- Born: Philippines
- Education: University of the Philippines^{[which?]}
- Occupations: Founder and CEO of Animation Vertigo
- Known for: Motion-capture animation

= Marla Rausch =

Founder and CEO of Animation Vertigo

Marla De Castro Rausch is the founder and CEO of Animation Vertigo, a motion-capture animation company.

==Early life and education==
Rausch was raised in the Philippines and earned her bachelor's degree in mass communications from the University of the Philippines. She migrated to the US in 1999.

==Career==
Rausch worked freelance for her husband's former animation company L.A. Spectrum Studios and also Sony Computer Entertainment America as a motion capture tracker.
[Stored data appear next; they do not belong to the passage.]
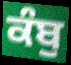
ਕੰਬੁ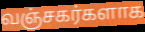
வஞ்சகர்களாகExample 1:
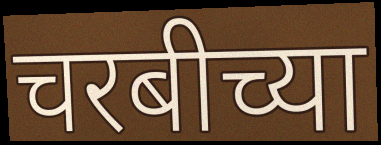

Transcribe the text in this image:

चरबीच्या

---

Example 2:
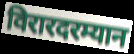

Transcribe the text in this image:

विरारदरम्यान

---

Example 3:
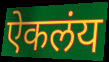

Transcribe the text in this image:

ऐकलंय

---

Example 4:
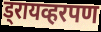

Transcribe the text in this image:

ड्रायव्हरपण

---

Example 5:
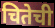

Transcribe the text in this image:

चितेची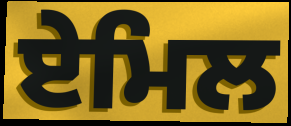
ਏਮਿਲ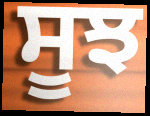
ਸੂਝ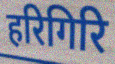
हरिगिरिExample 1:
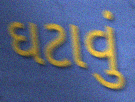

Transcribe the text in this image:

ઘટાવું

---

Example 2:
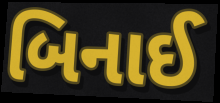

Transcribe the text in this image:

બિનાઈ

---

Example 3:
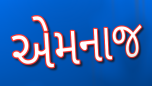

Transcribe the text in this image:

એમનાજ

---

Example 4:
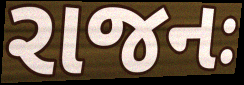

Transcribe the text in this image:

રાજનઃ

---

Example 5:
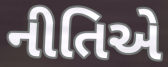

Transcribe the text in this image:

નીતિએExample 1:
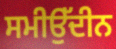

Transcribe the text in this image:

ਸਮੀਉੱਦੀਨ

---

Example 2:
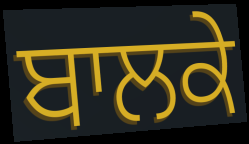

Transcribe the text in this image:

ਬਾਲਕੇ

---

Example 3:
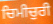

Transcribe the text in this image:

ਚਿਮੀਚੁਰੀ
Throughout the 1990s, she worked as a visa officer for the Canadian and Australian Embassies in the Philippines. Rausch began her work in the US as a financial advisor with Ameriprise Financial and American Express Financial Advisors.
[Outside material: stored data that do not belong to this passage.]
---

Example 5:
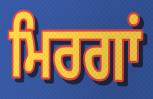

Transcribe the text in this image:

ਮਿਰਗਾਂ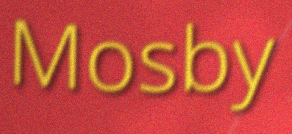
MosbyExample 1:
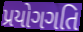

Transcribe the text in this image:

પ્રયોગગતિ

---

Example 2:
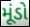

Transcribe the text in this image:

મૂંડો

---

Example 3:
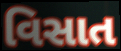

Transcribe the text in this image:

વિસાત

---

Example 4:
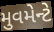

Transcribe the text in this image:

મુવમેન્ટે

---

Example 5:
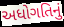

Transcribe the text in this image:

અધોગતિનું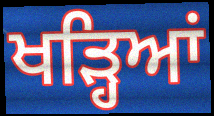
ਖੜ੍ਹਿਆਂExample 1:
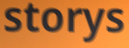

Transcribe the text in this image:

storys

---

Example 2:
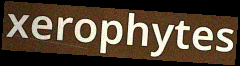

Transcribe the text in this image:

xerophytes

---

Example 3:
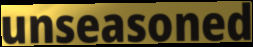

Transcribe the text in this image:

unseasoned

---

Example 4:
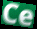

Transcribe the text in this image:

Ce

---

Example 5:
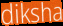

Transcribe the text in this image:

diksha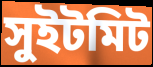
সুইটমিটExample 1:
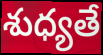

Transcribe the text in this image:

శుధ్యతే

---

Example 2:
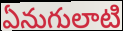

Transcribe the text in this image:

ఏనుగులాటి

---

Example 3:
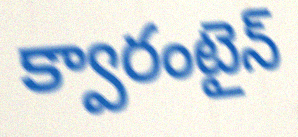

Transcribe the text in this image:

క్వారంటైన్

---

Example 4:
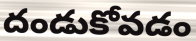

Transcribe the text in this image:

దండుకోవడం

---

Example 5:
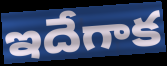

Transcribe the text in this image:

ఇదేగాక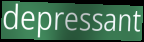
depressant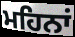
ਮਹਿਨਾਂ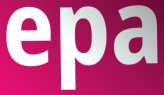
epa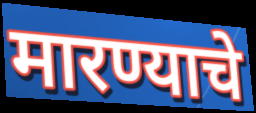
मारण्याचे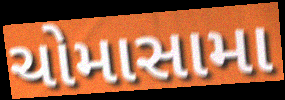
ચોમાસામાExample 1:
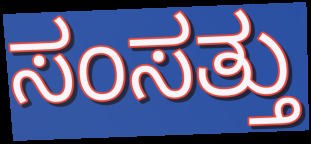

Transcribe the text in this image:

ಸಂಸತ್ತು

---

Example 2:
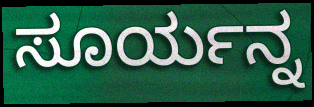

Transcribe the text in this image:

ಸೂರ್ಯನ್ನ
In 2004, she founded Animation Vertigo, a motion-capture animation company. The company maintains offices in San Francisco and Manila with its headquarters in Irvine, California. In 2015, it had 55 employees. Animation Vertigo processes motion-capture studios' raw data before animators receive it. Roughly 85 percent of Animation Vertigo's work involves video games and the rest is done for TV shows and movies. The company's clients include Activision, Madden NFL, FIFA, the Call of Duty franchise and Jim Carrey’s A Christmas Carol.
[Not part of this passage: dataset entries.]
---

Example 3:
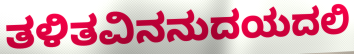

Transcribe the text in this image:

ತಳಿತವಿನನುದಯದಲಿ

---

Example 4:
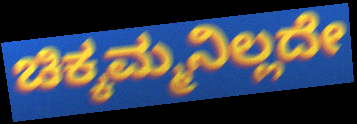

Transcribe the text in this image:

ಚಿಕ್ಕಮ್ಮನಿಲ್ಲದೇ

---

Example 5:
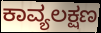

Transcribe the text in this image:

ಕಾವ್ಯಲಕ್ಷಣ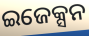
ଇଜେକ୍ସନ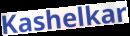
Kashelkar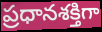
ప్రధానశక్తిగా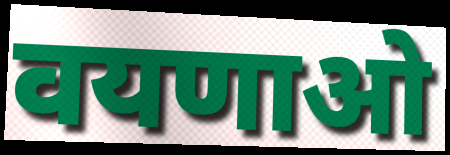
वयणाओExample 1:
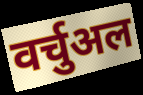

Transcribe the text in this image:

वर्चुअल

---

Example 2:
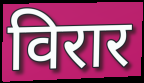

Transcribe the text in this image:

विरार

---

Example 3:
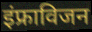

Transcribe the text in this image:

इंफ्राविजन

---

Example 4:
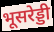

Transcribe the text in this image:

भूसरेड्डी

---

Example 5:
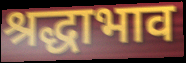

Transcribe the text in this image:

श्रद्धाभाव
In 2024, she is currently working on as a director for her animated feature film debut Afternoons with Lapu-Lapu.

==Personal life==
Rausch and her family reside in California. She is a member of the Motion Capture Society, Women in Animation and the International Game Developers Association and is involved in organizations that support entrepreneurial spirit and STEAM to mentor females.